Parameters:: i (int)
Return type:: str

get_record(i)

Get the SeqRecord object for sequence i.

Parameters:: i (int)
Return type:: SeqRecord

get_standardized_seq(i, remove_gaps=True, gap_symbols='-.', ignore_symbols='', replace_with_x='')

Returns a standardized sequence string for sequence i containing only uppercase letters from the standard amino acid alphabet and either standard gap character ‘-’ or no gap characters at all.

Parameters:

i (int) – Index of the sequence to process.
remove_gaps (bool) – If True, all gap characters provided in gap_symbols are removed from the sequence. If False, all gap characters are replaced with the first character in gap_symbols.
gap_symbols (str) – String containing all characters to be treated as gap characters.
ignore_symbols (str) – String containing all characters to be ignored/removed from the sequence.
replace_with_x (str) – String containing all characters to be replaced with ‘X’ in the sequence.

property indexed: bool: Whether the dataset is indexed.

property max_len: int: Maximum sequence length in the dataset.

property num_seq: int: Total number of sequences in the dataset.

property parsing_ok: bool: Whether the dataset was parsed successfully.

property record_dict: dict[str, SeqRecord] | _IndexedSeqFileDict: Dictionary(-like) object that takes sequence IDs as keys and maps them to SeqRecord objects.

property seq_ids: list[str]: List of sequence IDs.

property seq_lens: ndarray: Lengths of the sequences in the dataset.
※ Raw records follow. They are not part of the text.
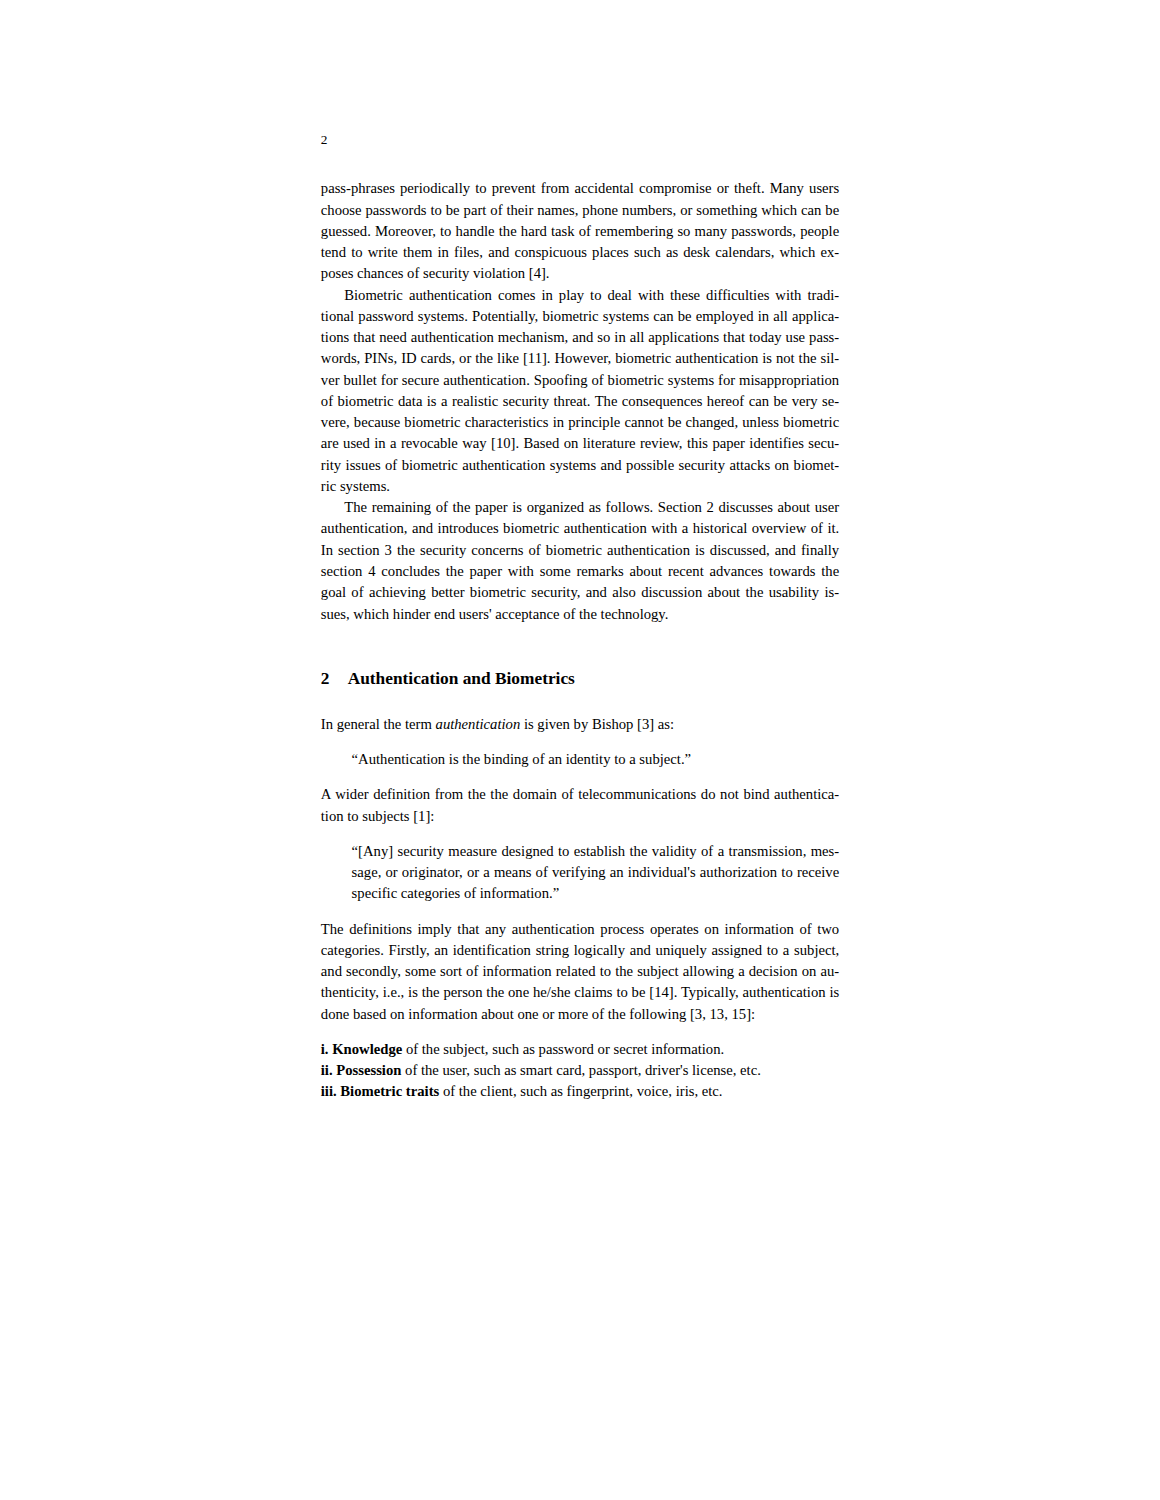2
pass-phrases periodically to prevent from accidental compromise or theft. Many users choose passwords to be part of their names, phone numbers, or something which can be guessed. Moreover, to handle the hard task of remembering so many passwords, people tend to write them in files, and conspicuous places such as desk calendars, which exposes chances of security violation [4].
Biometric authentication comes in play to deal with these difficulties with traditional password systems. Potentially, biometric systems can be employed in all applications that need authentication mechanism, and so in all applications that today use passwords, PINs, ID cards, or the like [11]. However, biometric authentication is not the silver bullet for secure authentication. Spoofing of biometric systems for misappropriation of biometric data is a realistic security threat. The consequences hereof can be very severe, because biometric characteristics in principle cannot be changed, unless biometric are used in a revocable way [10]. Based on literature review, this paper identifies security issues of biometric authentication systems and possible security attacks on biometric systems.
The remaining of the paper is organized as follows. Section 2 discusses about user authentication, and introduces biometric authentication with a historical overview of it. In section 3 the security concerns of biometric authentication is discussed, and finally section 4 concludes the paper with some remarks about recent advances towards the goal of achieving better biometric security, and also discussion about the usability issues, which hinder end users' acceptance of the technology.
2 Authentication and Biometrics
In general the term authentication is given by Bishop [3] as:
“Authentication is the binding of an identity to a subject.”
A wider definition from the the domain of telecommunications do not bind authentication to subjects [1]:
“[Any] security measure designed to establish the validity of a transmission, message, or originator, or a means of verifying an individual's authorization to receive specific categories of information.”
The definitions imply that any authentication process operates on information of two categories. Firstly, an identification string logically and uniquely assigned to a subject, and secondly, some sort of information related to the subject allowing a decision on authenticity, i.e., is the person the one he/she claims to be [14]. Typically, authentication is done based on information about one or more of the following [3, 13, 15]:
i. Knowledge of the subject, such as password or secret information.
ii. Possession of the user, such as smart card, passport, driver's license, etc.
iii. Biometric traits of the client, such as fingerprint, voice, iris, etc.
validate_dataset(single_seq_ok=False, empty_seq_id_ok=False, dublicate_seq_id_ok=False)

Raise an error if the dataset is not valid for processing.

Parameters:

single_seq_ok (bool)
empty_seq_id_ok (bool)
dublicate_seq_id_ok (bool)

Return type:

None

write(filepath, fmt='fasta', standardize_sequences=False)

Write the dataset to a file.

Parameters:

filepath (Path) – Path to the output file.
fmt (str) – Format of the output file. Can be any format supported by Biopython’s SeqIO.
standardize_sequences (bool) – If True, sequences are converted to uppercase and non-standard amino acids are replaced with ‘X’. Dots are replaced with dashes.

Return type:

None

class learnMSA.msa_hmm.SequenceDataset.AlignedDataset(filepath=None, fmt='fasta', aligned_sequences=None, indexed=False, single_seq_ok=False)

Bases: SequenceDataset

Manages a multiple sequence alignment.

Parameters:

filepath (Path | str | None)
fmt (str)
aligned_sequences (list[tuple[str, str]] | None)
indexed (bool)
single_seq_ok (bool)

SP_score(ref_data, batch=512)

Compute the SP-score of this alignment with respect to a reference alignment.

Parameters:

ref_data (AlignedDataset) – Reference alignment.
batch (int) – Number of sequences to process in each batch. Lower values reduce memory consumption but increase computation time.

Return type:

float

property alignment_len: int: Length of the alignment (number of columns).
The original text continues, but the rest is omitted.